The AtlanticThe Atlantic

Here’s how AI will come for your job

By Charlie Warzel

17 May 2023 · 5 min read

Editor's Note

AI probably won't replace office workers en masse, writes The Atlantic's Charlie Warzel. Instead, it will create an expectation that we work like robots ourselves, making jobs a "soulless grind."

Abandon all hope, ye who merge spreadsheet cells! Last week, at its annual I/O conference, Google spent hours detailing how large language models would help the knowledge workers of the world unload their busywork onto a legion of eager, capable neural networks. The company will soon introduce AI functions into programs such as Gmail, Google Sheets, and Google Slides that will allow users to type simple commands and receive complex outputs: entire email compositions, for example, or auto-generated tables. The future that Google is promising feels familiar—it’s all about heightened convenience and one-click efficiency—and I hate it. Workplace AI feels like the purest distillation of a corrosive ideology that demands frictionless productivity from workers: The easier our labor becomes, the more of it we can do, and the more of it we’ll be expected to do.

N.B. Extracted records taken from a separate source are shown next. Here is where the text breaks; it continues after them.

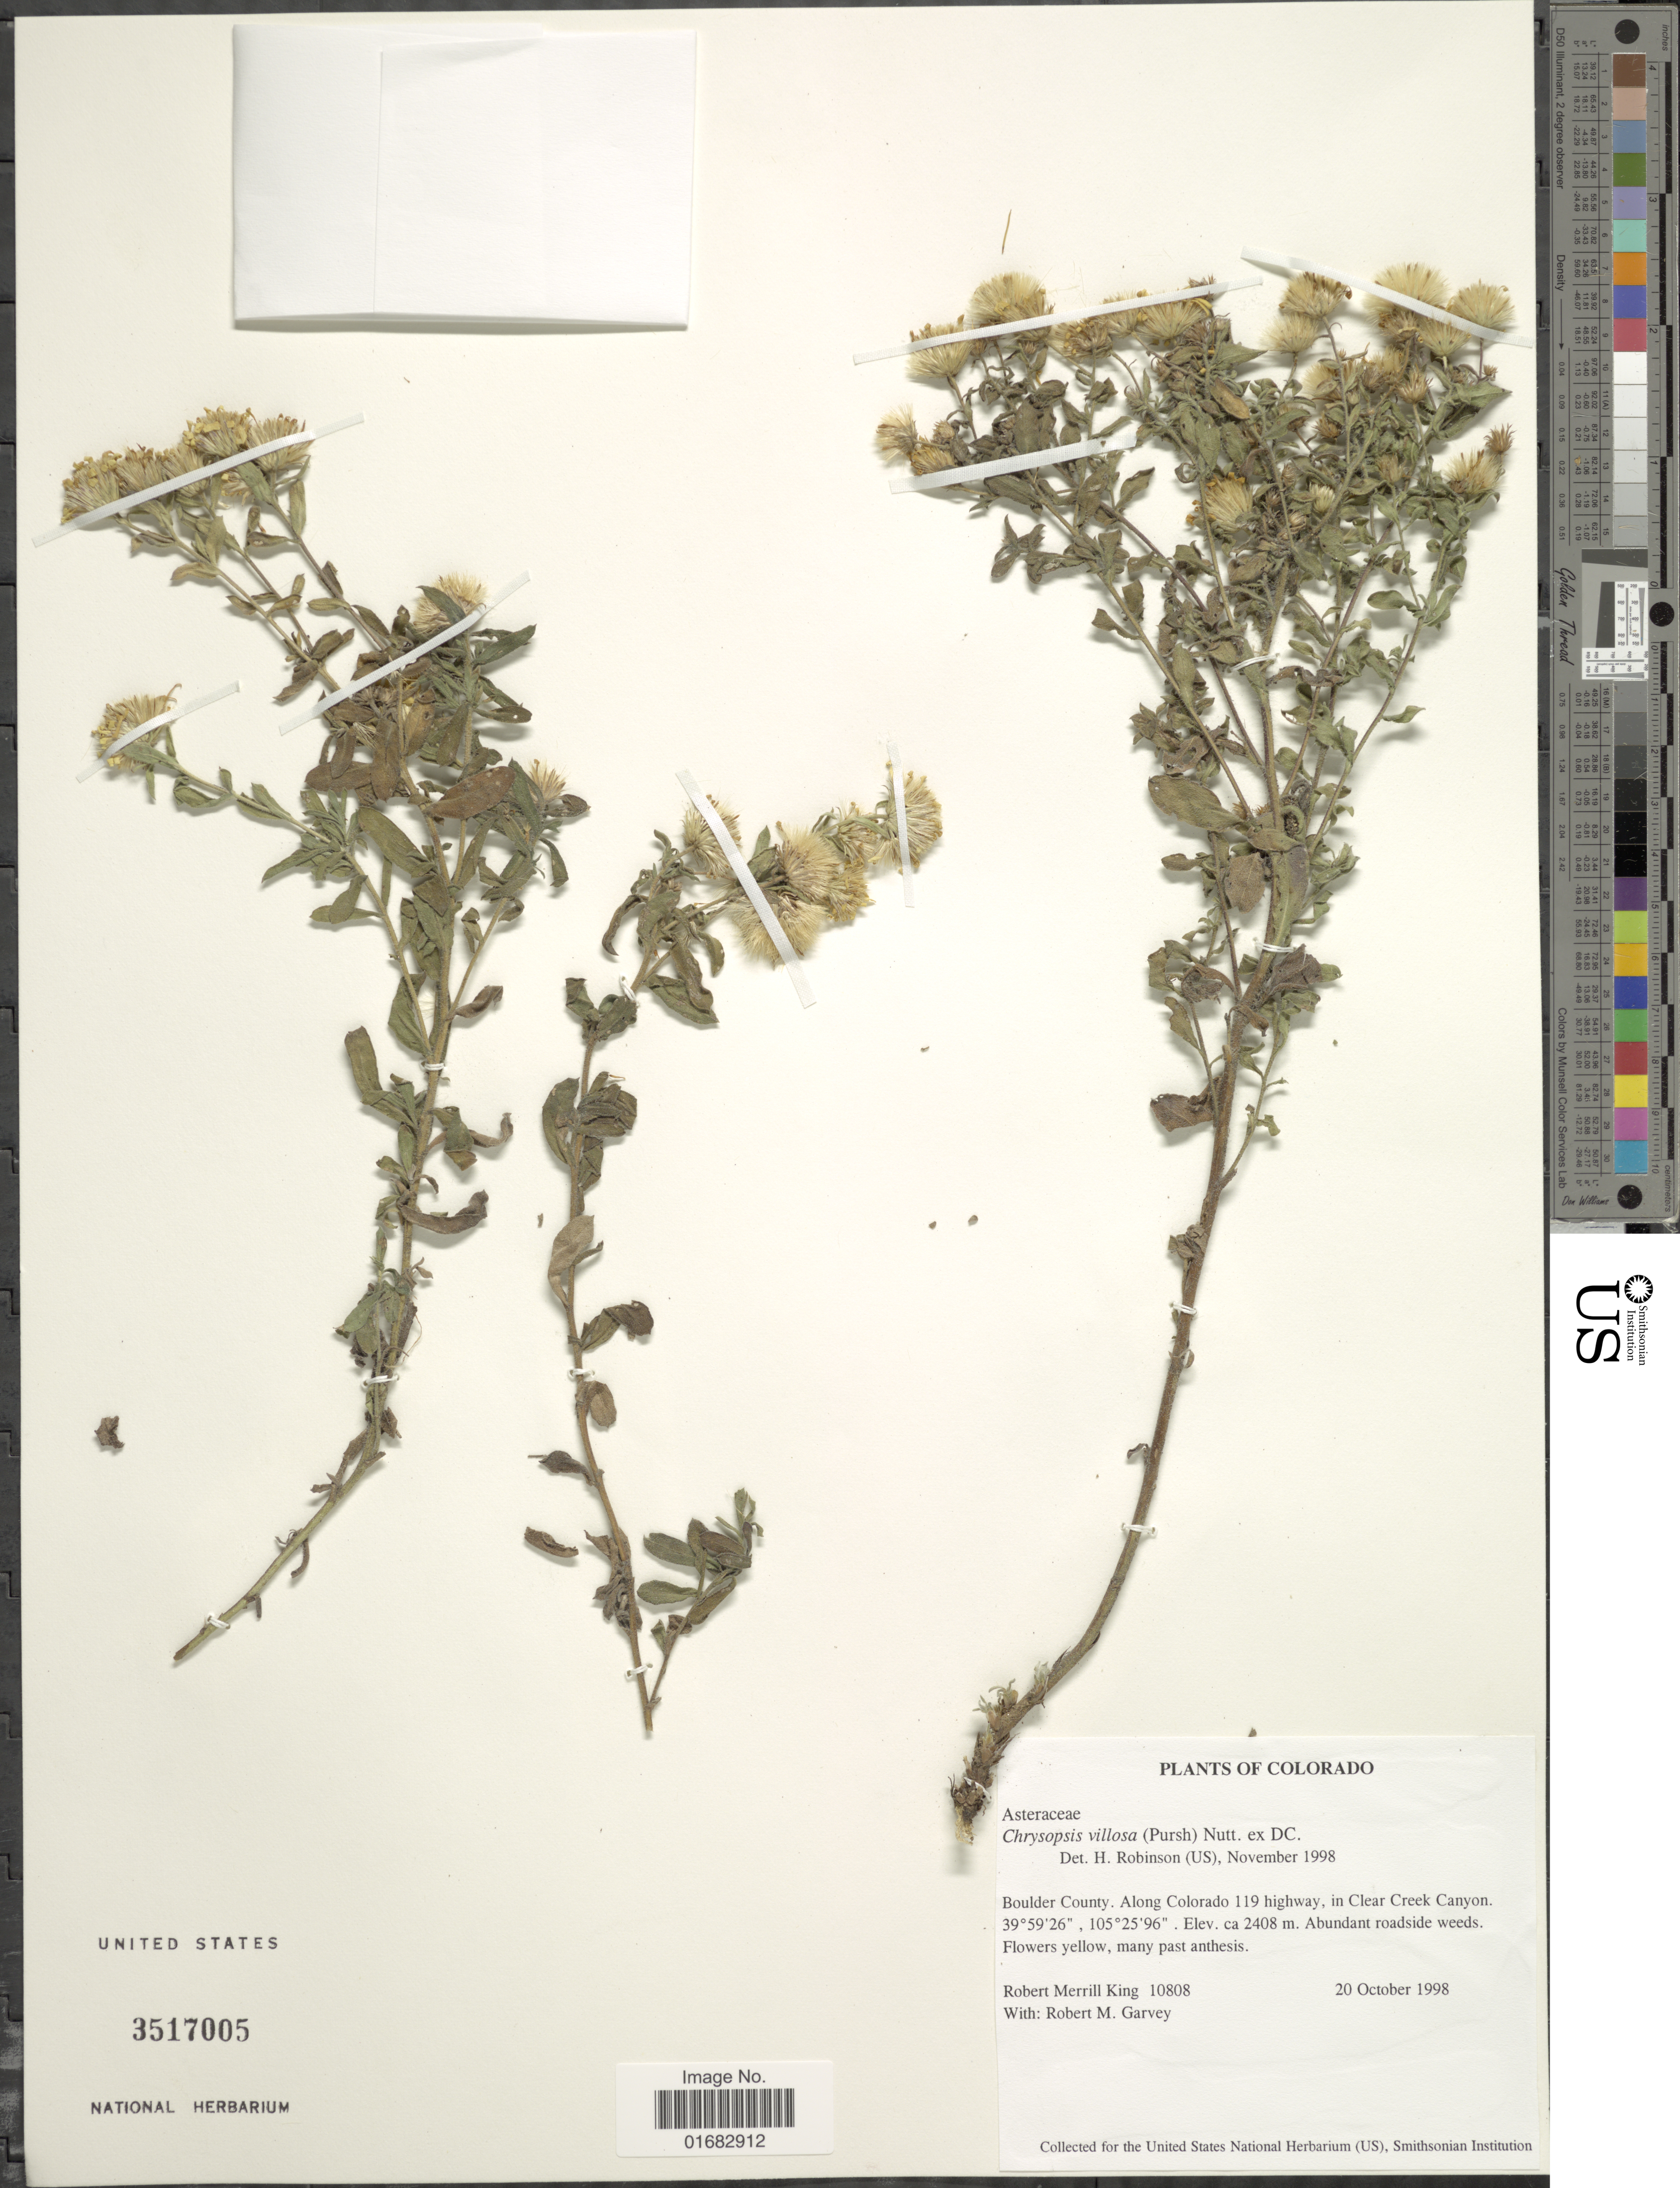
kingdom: Plantae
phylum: Tracheophyta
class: Magnoliopsida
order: Asterales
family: Asteraceae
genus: Heterotheca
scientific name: Heterotheca villosa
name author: (Pursh) Shinners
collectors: R. M. King & R. Garvey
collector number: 10808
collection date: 1998-10-20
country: United States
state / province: Colorado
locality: Boulder County. Along Colorado 119 highway, in Clear Creek Canyon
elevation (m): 2408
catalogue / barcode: US 3517005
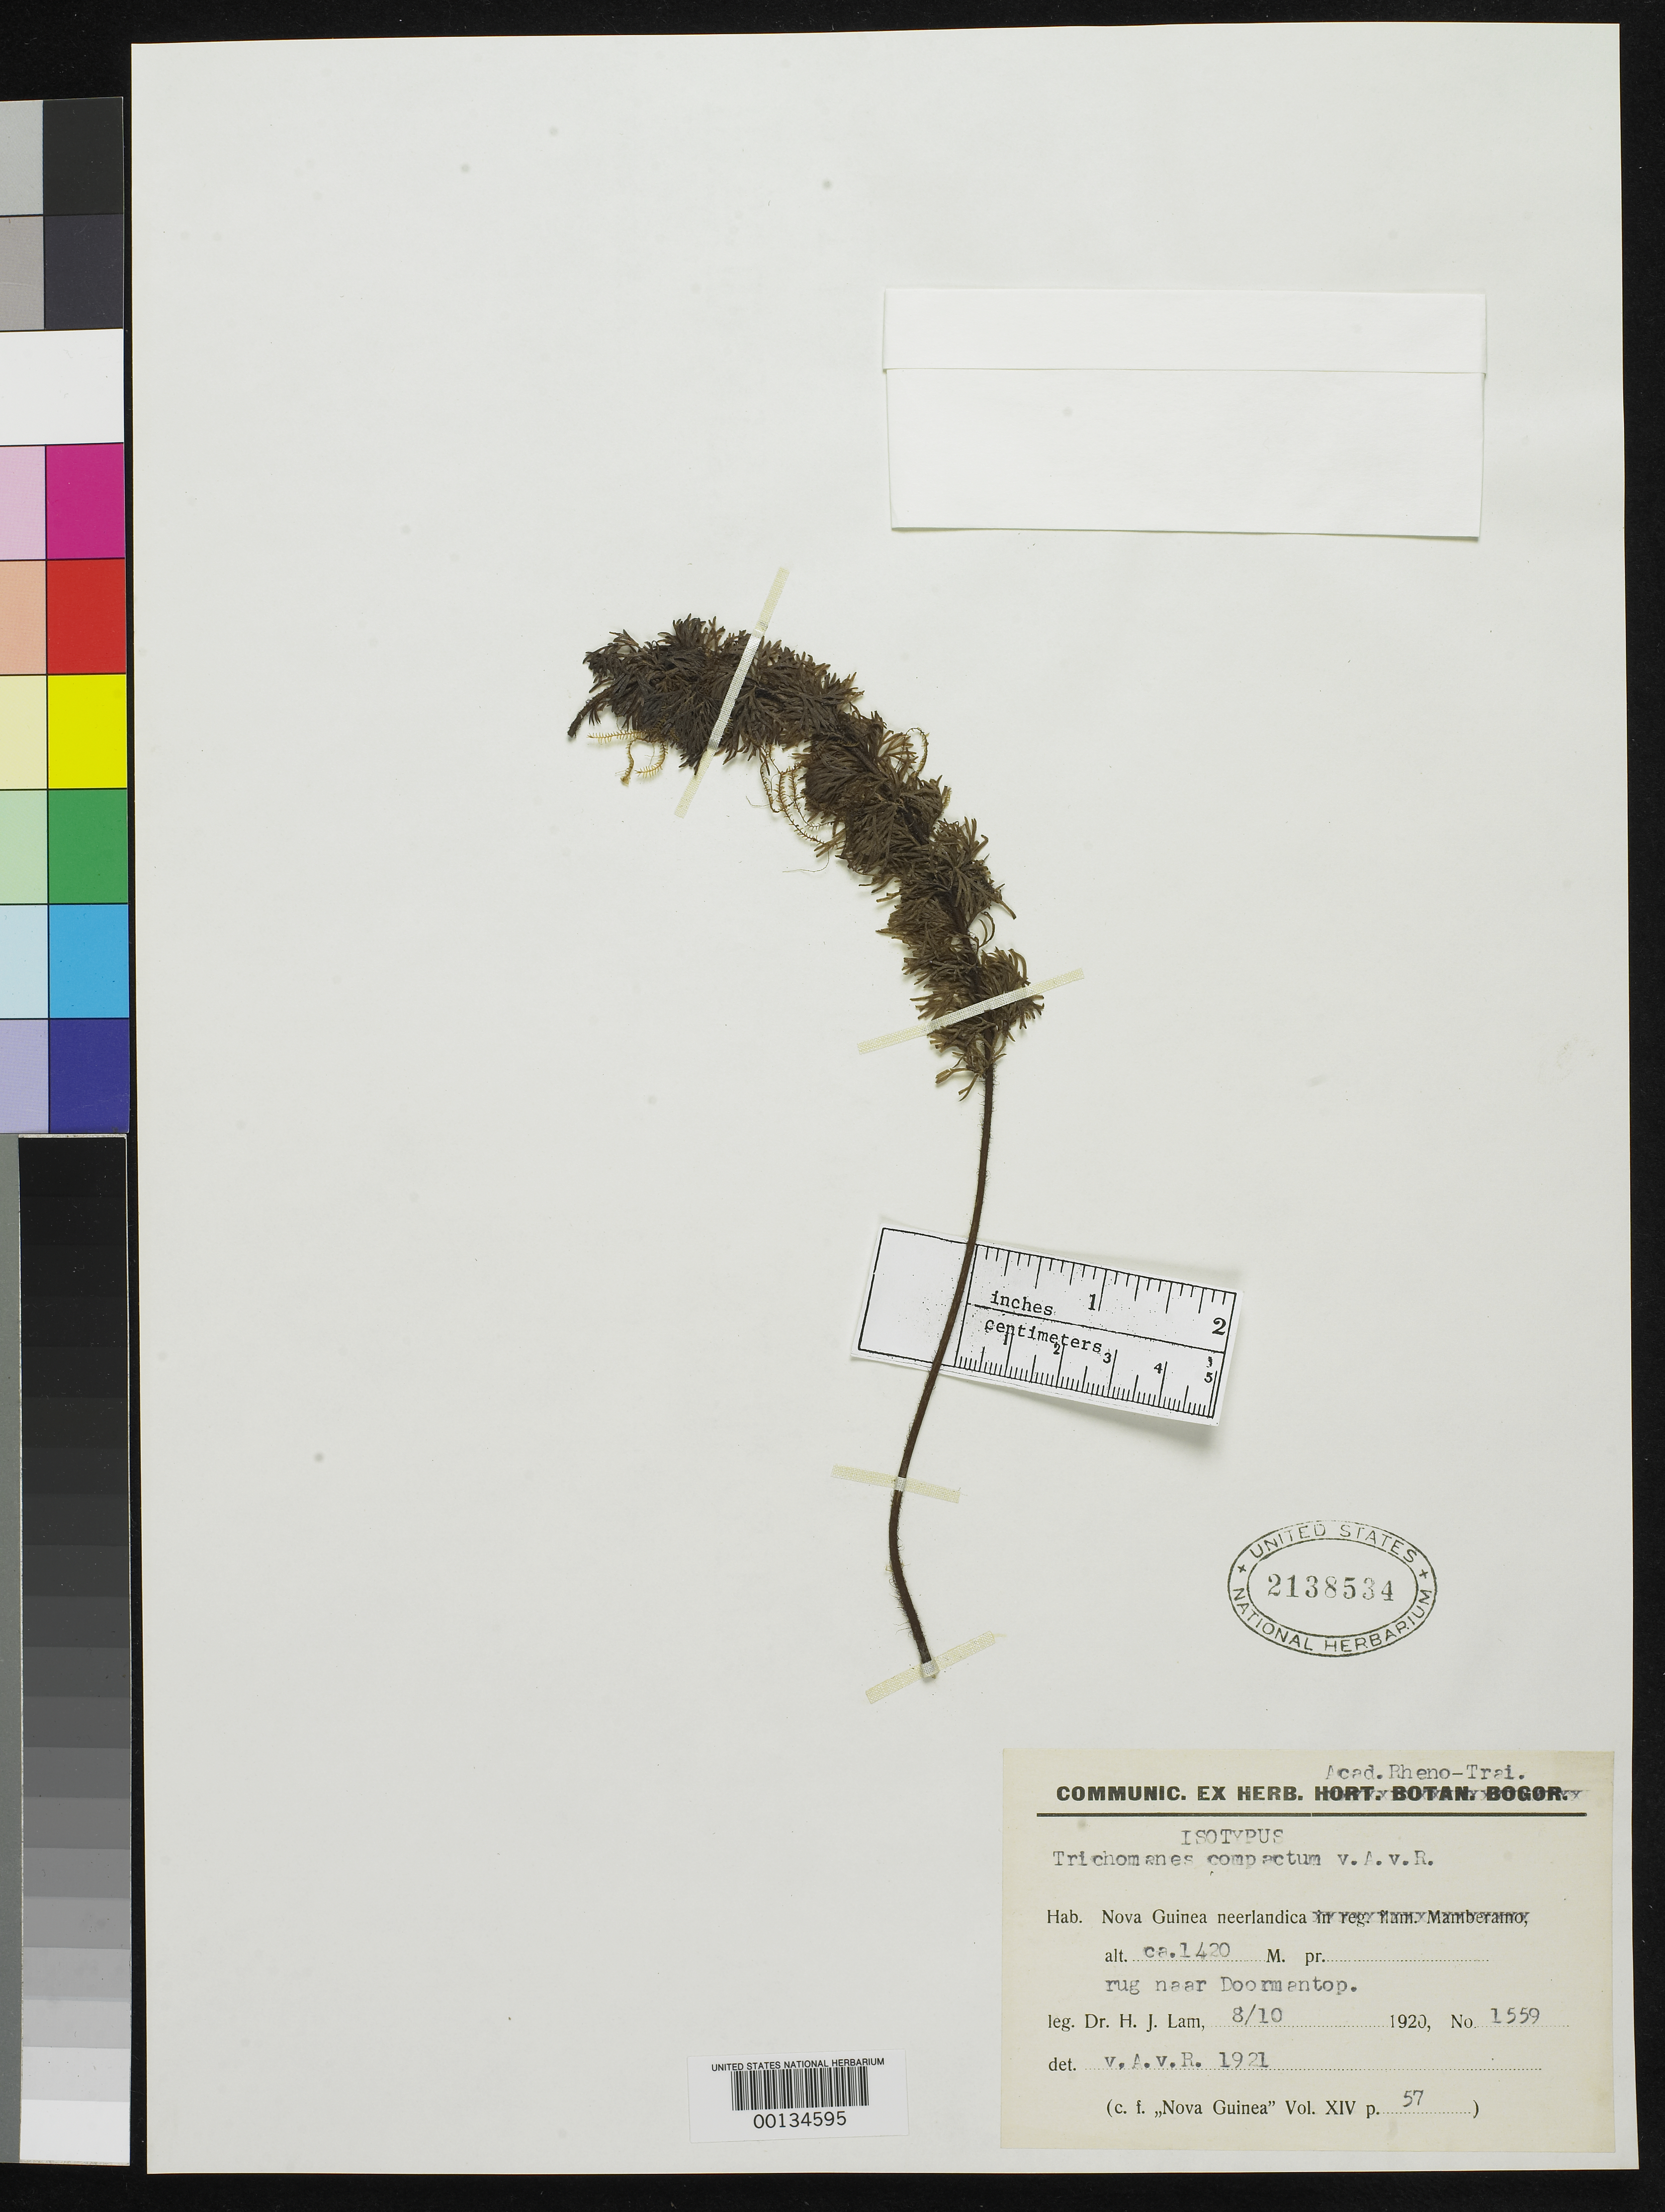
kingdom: Plantae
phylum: Tracheophyta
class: Polypodiopsida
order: Hymenophyllales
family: Hymenophyllaceae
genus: Trichomanes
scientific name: Trichomanes compactum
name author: Alderw.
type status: Isotype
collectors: H. J. Lam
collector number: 1559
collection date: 1920-09-21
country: Indonesia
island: New Guinea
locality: Nova Guinea neerlandica, pr. Doormanrivier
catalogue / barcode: US 2138534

This is how AI comes for our jobs, one ChatGPT-generated slide deck and inbox integration at a time. It’s a vision of the true AI apocalypse on the horizon that feels more like a soulless grind. Humanity isn’t to be obliterated by a vengeful artificial sentience, and office workers probably won’t be replaced en masse with machines; instead, we will be expected to produce and behave more like robots ourselves. Less Skynet, more Bain & Company.